Taiwan was always remade ready for war, at the expense of the Taiwanese people. Military service became mandatory. Agricultural and industrial resources were exported to KMT troops across the strait. Civil rights were denied.

The Taiwanese people, who had initially welcomed the KMT as liberators, quickly resented their exploitative and chaotic government. In 1947, after an offensive against a civil uprising against the KMT that left more than a thousand dead, Chiang declared martial law, pushing Taiwan to a suspended period of Orwellian paranoia. That lasted until 1987, twelve years after the death of the Generalissimo, when martial law was finally lifted and democratic reforms began.
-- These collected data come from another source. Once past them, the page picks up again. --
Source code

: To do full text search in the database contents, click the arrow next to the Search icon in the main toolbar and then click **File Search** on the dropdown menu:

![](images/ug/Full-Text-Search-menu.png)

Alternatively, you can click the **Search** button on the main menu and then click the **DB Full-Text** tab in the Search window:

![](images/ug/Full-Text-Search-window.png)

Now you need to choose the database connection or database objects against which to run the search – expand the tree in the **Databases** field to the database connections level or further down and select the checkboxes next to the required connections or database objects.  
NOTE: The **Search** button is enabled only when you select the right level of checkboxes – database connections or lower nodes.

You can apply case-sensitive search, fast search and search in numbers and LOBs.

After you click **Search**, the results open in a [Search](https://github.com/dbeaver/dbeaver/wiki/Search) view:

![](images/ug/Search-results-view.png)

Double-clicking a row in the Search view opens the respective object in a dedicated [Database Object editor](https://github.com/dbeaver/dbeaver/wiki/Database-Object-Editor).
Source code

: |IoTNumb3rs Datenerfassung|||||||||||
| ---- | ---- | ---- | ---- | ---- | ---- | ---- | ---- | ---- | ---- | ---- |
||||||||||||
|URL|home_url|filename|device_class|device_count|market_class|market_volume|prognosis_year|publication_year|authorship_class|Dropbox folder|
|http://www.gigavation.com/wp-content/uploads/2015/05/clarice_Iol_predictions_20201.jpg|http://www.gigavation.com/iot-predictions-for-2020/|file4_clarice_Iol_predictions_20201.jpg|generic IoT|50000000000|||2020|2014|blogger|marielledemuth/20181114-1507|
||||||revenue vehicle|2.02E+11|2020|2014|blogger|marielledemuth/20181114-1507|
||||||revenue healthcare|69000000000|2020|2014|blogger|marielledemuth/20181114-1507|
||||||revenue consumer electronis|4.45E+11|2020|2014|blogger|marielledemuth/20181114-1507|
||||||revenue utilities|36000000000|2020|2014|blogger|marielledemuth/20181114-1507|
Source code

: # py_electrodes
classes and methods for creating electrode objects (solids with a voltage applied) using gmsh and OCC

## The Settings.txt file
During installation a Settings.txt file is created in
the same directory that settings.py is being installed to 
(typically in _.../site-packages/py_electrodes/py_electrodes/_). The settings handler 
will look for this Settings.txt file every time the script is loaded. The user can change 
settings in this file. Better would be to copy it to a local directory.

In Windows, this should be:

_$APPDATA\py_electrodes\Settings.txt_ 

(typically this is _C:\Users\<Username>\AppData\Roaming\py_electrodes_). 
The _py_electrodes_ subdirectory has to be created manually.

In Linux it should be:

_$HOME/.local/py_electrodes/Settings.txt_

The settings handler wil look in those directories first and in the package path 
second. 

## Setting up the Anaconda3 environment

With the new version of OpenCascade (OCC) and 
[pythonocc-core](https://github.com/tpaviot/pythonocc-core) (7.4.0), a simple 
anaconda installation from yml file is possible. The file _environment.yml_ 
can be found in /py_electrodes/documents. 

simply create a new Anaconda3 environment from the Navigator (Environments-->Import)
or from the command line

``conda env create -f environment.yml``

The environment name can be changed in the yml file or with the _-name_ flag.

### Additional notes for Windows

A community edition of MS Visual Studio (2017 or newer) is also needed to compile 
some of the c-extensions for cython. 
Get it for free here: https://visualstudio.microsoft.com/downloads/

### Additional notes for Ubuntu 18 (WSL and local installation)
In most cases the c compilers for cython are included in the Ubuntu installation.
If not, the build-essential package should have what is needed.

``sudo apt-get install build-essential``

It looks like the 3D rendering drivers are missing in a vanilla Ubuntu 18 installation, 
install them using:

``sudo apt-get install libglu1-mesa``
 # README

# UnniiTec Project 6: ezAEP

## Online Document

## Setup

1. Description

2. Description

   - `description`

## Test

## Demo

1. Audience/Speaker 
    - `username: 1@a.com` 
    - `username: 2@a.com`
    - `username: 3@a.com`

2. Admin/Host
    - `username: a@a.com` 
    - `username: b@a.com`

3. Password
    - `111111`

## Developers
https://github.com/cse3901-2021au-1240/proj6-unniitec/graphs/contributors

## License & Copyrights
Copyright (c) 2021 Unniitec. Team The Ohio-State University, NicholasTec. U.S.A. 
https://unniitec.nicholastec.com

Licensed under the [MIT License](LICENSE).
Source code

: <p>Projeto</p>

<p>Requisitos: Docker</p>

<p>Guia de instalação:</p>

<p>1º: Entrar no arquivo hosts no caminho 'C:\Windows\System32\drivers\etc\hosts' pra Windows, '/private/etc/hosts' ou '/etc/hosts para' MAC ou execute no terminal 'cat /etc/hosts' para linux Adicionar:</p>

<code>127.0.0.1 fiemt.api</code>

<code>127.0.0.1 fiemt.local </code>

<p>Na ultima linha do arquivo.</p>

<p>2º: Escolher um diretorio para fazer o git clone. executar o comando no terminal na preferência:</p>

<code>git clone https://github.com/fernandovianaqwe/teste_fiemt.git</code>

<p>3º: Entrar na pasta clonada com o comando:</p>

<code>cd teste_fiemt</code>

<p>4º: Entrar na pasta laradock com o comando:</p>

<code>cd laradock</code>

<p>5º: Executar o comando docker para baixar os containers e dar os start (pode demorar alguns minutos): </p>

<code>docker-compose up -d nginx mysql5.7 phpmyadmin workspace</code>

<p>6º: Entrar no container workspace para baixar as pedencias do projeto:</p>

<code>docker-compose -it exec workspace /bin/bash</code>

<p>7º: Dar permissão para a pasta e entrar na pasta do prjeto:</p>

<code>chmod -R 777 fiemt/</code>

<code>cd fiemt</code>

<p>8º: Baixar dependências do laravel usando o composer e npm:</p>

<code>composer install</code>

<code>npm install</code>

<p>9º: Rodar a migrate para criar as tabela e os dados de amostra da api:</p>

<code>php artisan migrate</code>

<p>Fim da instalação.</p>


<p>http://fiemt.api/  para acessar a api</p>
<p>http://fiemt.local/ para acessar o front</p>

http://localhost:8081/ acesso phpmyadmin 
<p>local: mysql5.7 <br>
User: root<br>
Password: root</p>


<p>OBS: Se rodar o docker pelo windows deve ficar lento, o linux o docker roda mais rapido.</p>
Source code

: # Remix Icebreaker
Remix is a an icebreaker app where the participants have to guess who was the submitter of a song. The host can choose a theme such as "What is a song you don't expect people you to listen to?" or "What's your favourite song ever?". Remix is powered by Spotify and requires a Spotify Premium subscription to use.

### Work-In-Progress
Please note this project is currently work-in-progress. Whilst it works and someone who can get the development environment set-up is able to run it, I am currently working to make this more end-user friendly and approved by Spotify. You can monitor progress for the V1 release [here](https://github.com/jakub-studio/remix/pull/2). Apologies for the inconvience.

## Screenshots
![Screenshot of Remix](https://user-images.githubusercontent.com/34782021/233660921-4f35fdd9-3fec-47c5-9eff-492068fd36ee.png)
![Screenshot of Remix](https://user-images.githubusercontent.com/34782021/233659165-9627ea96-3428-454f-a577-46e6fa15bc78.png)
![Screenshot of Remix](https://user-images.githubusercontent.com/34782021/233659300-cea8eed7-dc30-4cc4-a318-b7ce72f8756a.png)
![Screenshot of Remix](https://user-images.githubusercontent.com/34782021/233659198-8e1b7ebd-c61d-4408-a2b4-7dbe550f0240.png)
Surprisingly, the small island today counts as one of the strongest and most open democracies in Asia.

With a robust export-based economy, a well-educated population, sophisticated military, modern infrastructure and a vibrant democracy, Taiwan is undoubtedly a success story in development. However, it has not been able to achieve an important milestone: sovereignty universally recognized. The persistent efforts of Beijing, which considers Taiwan as a part of its rebel but inseparable territory, have reduced, through diplomatic and economic pressure, the number of countries recognizing the independence of the island to only seventeen.

Although EE. UU He yielded to Beijing’s demands and resigned his recognition in 1979, Washington continues to provide Taipei with critical military support. The most serious acts of aggression by Beijing against Taiwan have been encountered with the shipment of US warships to the Taiwan Strait. Although the People’s Republic of China still claims the right to use force to take Taiwan (a claim it reiterated recently), US support has ensured that the island remains functionally independent for more than seventy years.